Yeah, I do think that Ozu is in many ways very much like Chekhov. I'm not crazy about Ozu (compared to Kurosawa or Mizoguchi), but maybe I'll get there like I now love Chekhov.
Is Chekhov your favourite Russian writer?
Chekhov is my favorite writer, period. I just now read your previous post re Chekhov, and it's good stuff.
DeleteThe stories Chekhov wrote around 1890 or so that have the taint of Tolstoyan moralism are thankfully few. I would maybe point to The Bet (the lecture on the vapidity of literature and artifice), The Princess (a great story in many ways, but the skewering of a vain aristocratic woman is not Chekhov's thing while it's entirely Tolstoy's), A Dreary Story (also mostly a masterpiece until the end, when a "bad" woman is punished), The Horse Thieves (the paragraph near the end where the humanity is divided into classes), and even The Duel (one of the greatest novellas ever written, a perfect piece of work that weaves Turgenev, Pushkin, and Lermontov into the story of a disaffected government employee and his married mistress in a Crimean town, the narrative spoiled at the end by a clumsy metaphor about "the search for truth").
Tolstoy did not think much of Chekhov's writing (nor apparently of anyone's but his own) and called his plays "worse even than Shakespeare's," a terrible insult seeing as Tolstoy reviled Shakespeare. Chekhov never publicly criticized Tolstoy, but he grew tired of him and wrote to his friends about his absolute hatred of The Kreutzer Sonata. Chekhov admired Anna Karenina but said he'd have left out the ending, as it was not the author's job to punish evildoing.
Sometime this week, I hope, I'll look over your movies list again and write something about Poirot. I adore Poirot, such a terrific character. And I meant, what was it--months ago now? to ask you for a list of a dozen or so movies I should try out.
Oh yes, the Tolstoyan period. I've vaguely heard of it but never made note of which stories. Thanks for that.

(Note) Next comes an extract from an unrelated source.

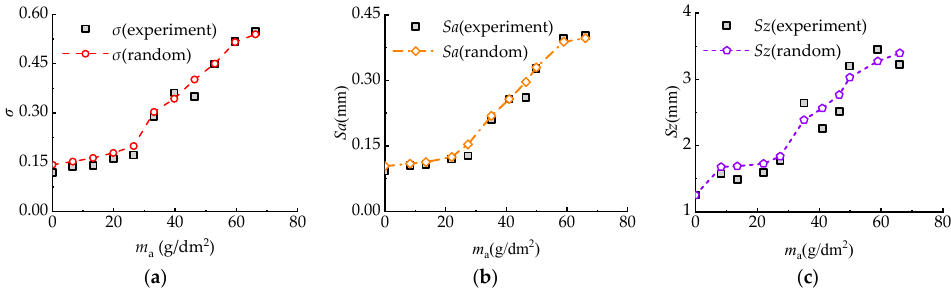
Figure 15. Comparison diagrams: ( a ) standard deviation σ ; ( b ) arithmetic mean height S a; ( c ) maxi- mum height S z.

DeleteFrom what I've read, I think Tolstoy did think highly of Chekhov as a short story writer, but not as a playwright, and that "even worse than Shakesepare's" remark is quoted everywhere.

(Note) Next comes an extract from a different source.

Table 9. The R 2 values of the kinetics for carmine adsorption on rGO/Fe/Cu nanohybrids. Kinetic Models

I know that Chekhov got out of Tolstoy's shadow/ influence (Patrick Kurp has a blog post titled something like "Tolstoy has departed from my life", quoting Chekhov's letter), but didn't know that he hated The Kreutzer Sonata. Very interesting. Do you know what he thought about Dostoyevsky? I can't find anything online.

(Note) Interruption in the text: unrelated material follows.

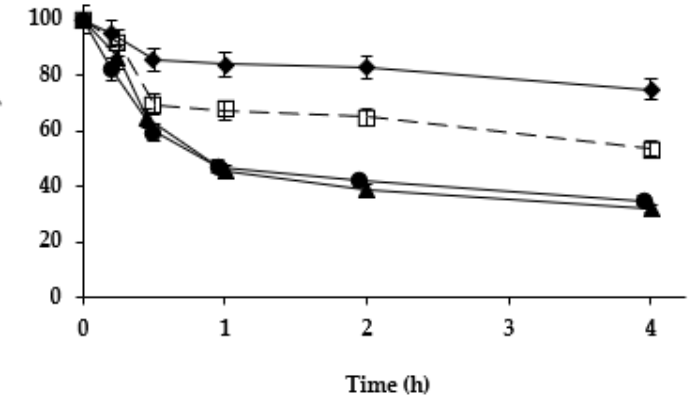
Figure 4. Thermal inactivation courses of different Purolite C18-TLL biocatalysts. Other specifications are described in Methods. Unmodified biocatalyst (open squares and dotted line); biocatalyst modified with ZnCl 2 /sodium phosphate (solid rhombus and solid line); CoCl 2 /sodium phosphate (solid triangles and solid line); CuCl 2 /sodium phosphate (solid circles and solid line).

I don't think that Tolstoy didn't think much of anyone's writing but his own though. This is for example a list of books that influenced him most: https://www.openculture.com/2014/07/leo-tolstoy-creates-a-list-of-the-50-books-that-influenced-him-most-1891.html
Look forward to your post about Poirot. I've just watched one now, actually, though I think I prefer the early episodes to the 2000s ones.
A list of films? I need that narrowed down somehow, I don't know what you've seen and not seen, haha.